Santoso, dkk. (2008) mengemukakan faktor-faktor yang mempengaruhi cinderella complex antara lain: pola asuh orang tua, media komunikasi massa, pekerjaan atau tugas yang menuntut pribadi, dan agama.

Berkaitan dengan faktor pola asuh orang tua, Dowling (1995) menjelaskan bahwa salah satu faktor yang mempengaruhi cinderella complex yaitu sikap overprotective orang tua, dapat dilihat dari penjelasan “kemampuan anak-anak perempuan ini untuk berkembang menjadi manusia yang mandiri dihambat oleh sikap protektif orang tua”.

Dowling juga menyebutkan bahwa seorang wanita yang mandiri tidak gentar menghadapi tugas-tugas yang mampu dan siap ia laksanakan (Dowling, 1995). Hal tersebut menunjukkan adanya faktor pekerjaan atau tugas yang menuntut pribadi yang mempengaruhi cinderella complex

Wulansari (2010) mengatakan bahwa cinderella complex dipengaruhi oleh faktor eksternal maupun faktor internal. Faktor eksternal meliputi peran penting lingkungan pada tumbuh kembangnya cinderella complex di dalam diri perempuan, seperti :

1. Budaya

Budaya patriarki yang masih lekat di dalam masyarakat Indonesia menyebabkan ketergantungan (Anggriany dan Astuti, 2003).

2. Pola asuh orang tua

Orang tua dalam mendidik anak memberi nilai bahwa ciri-ciri sifat yang secara stereotipe diasosiasikan dengan laki-laki lebih bernilai dibandingkan perempuan sehingga perempuan merasa inferior.

3. Media massa

Media menyajikan standar nilai kecantikan atau keindahan yang pada akhirnya akan mempengaruhi terjadinya kecenderungan cinderella complex pada diri perempuan.

Sedangkan faktor internal yang mempengaruhi cinderella complex ialah harga diri. Sesuai dengan penjelasan Dowling (1995) yaitu kepercayaan diri serta harga diri yang rendah menghalangi perempuan untuk mandiri karena perempuan merasa tidak kompeten dengan dirinya sendiri. Perempuan yang tergantung memiliki harga diri yang rendah sehingga seringkali menekan inisiatifnya dan membuang aspirasinya (Dowling, 1995).

Pengalaman juga merupakan faktor yang berpengaruh dalam cinderella complex, seperti yang dikatakan Dowling bahwa pengalaman juga memiliki andil di dalam cinderella complex yang menjadikan wanita demikian ketakutan (1995).

------------------------------------------------------------

> Deskripsi Tugas:
Ambil tanpa perubahan bagian halaman tentang cinderella complex yang diawali kata-kata yang memuat "Wulansari (2010) mengatakan" dan diakhiri dengan "dan Astuti, 2003).". Baris di bawah ini diambil dari sumber yang berbeda.

> Catatan Dataset:
------------------------------------------------------------

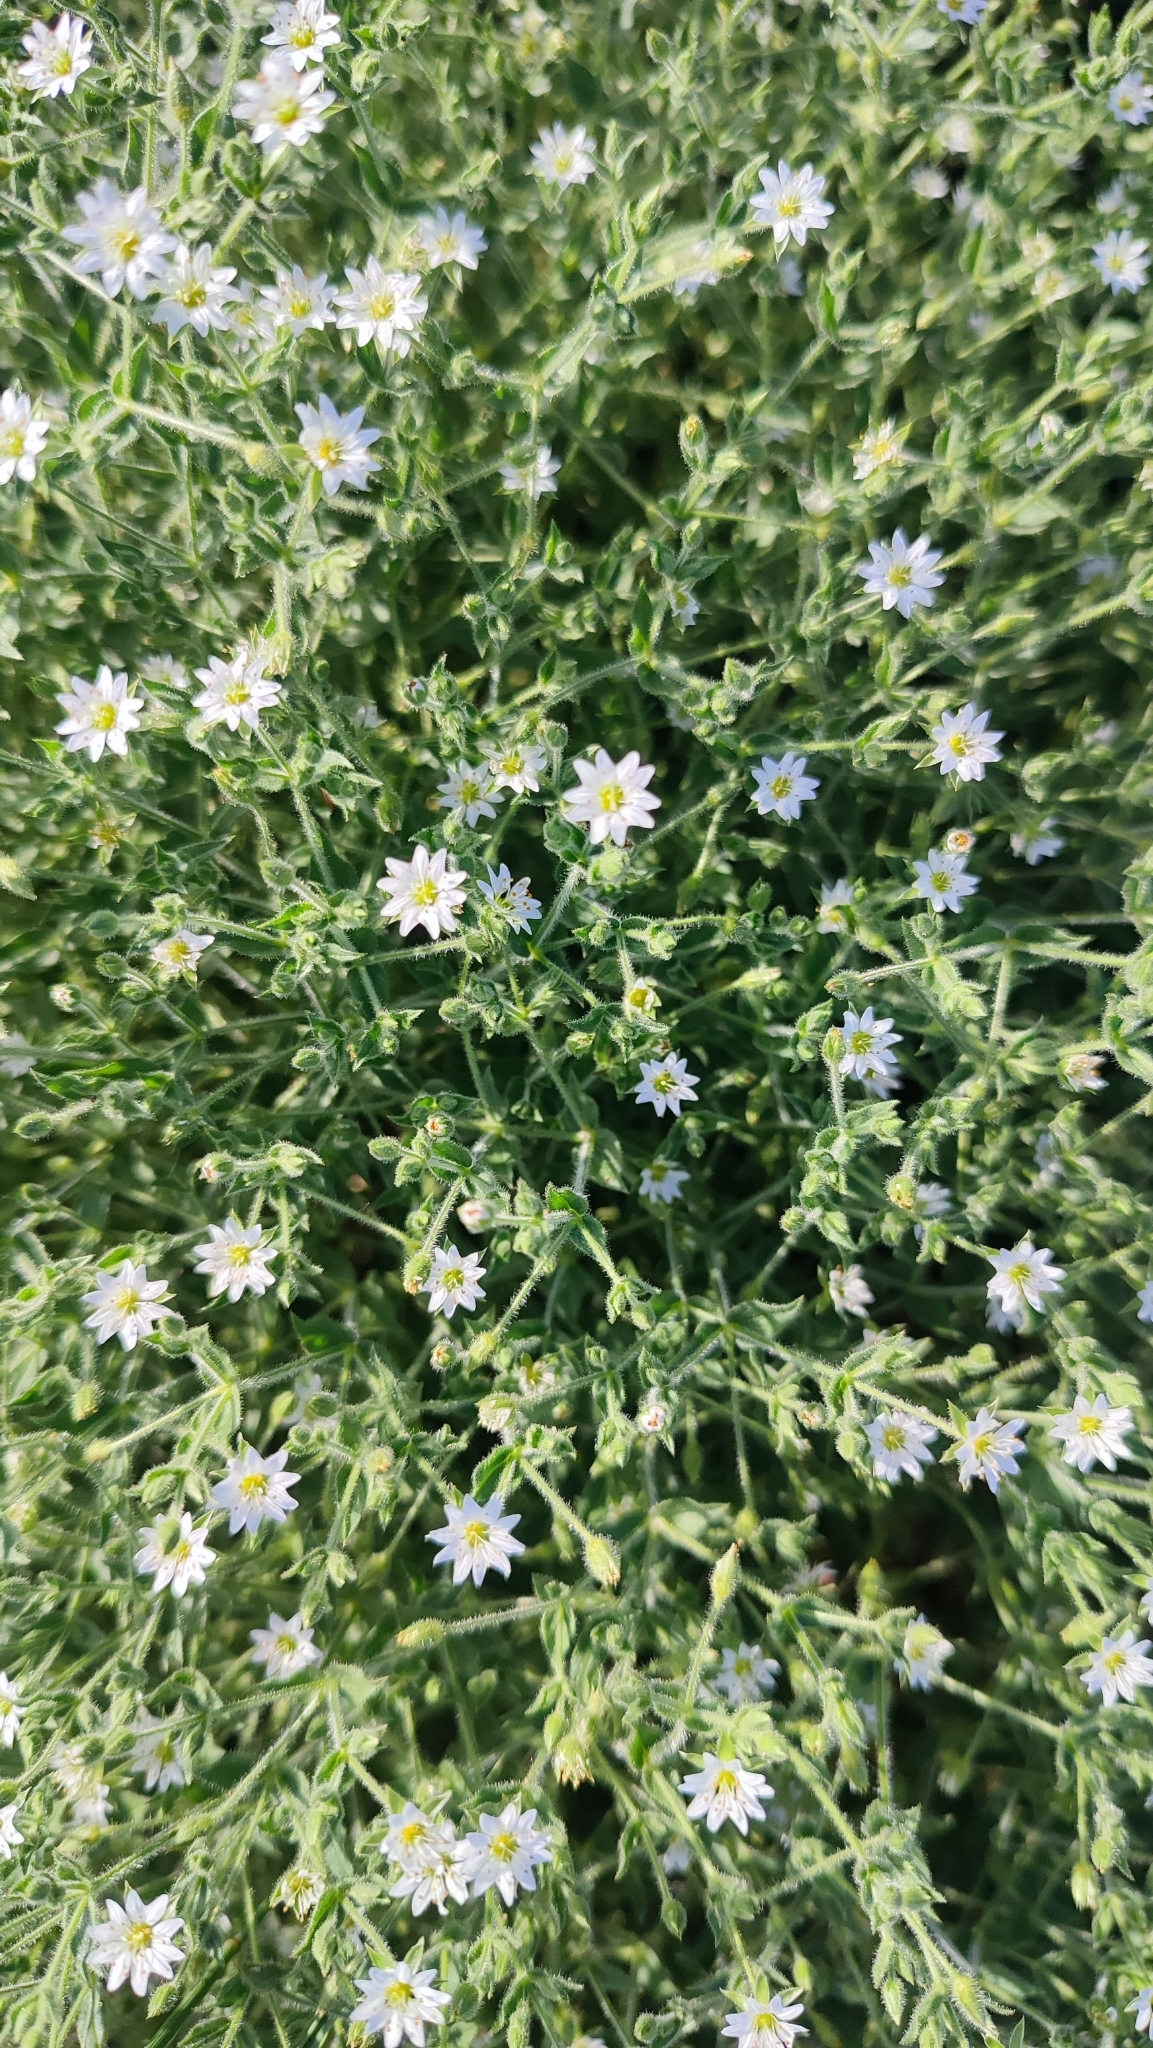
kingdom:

------------------------------------------------------------

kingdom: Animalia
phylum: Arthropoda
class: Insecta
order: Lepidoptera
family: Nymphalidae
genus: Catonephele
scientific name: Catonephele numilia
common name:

------------------------------------------------------------

> Jawaban Tertulis:
Wulansari (2010) mengatakan bahwa cinderella complex dipengaruhi oleh faktor eksternal maupun faktor internal. Faktor eksternal meliputi peran penting lingkungan pada tumbuh kembangnya cinderella complex di dalam diri perempuan, seperti :

1. Budaya

Budaya patriarki yang masih lekat di dalam masyarakat Indonesia menyebabkan ketergantungan (Anggriany dan Astuti, 2003).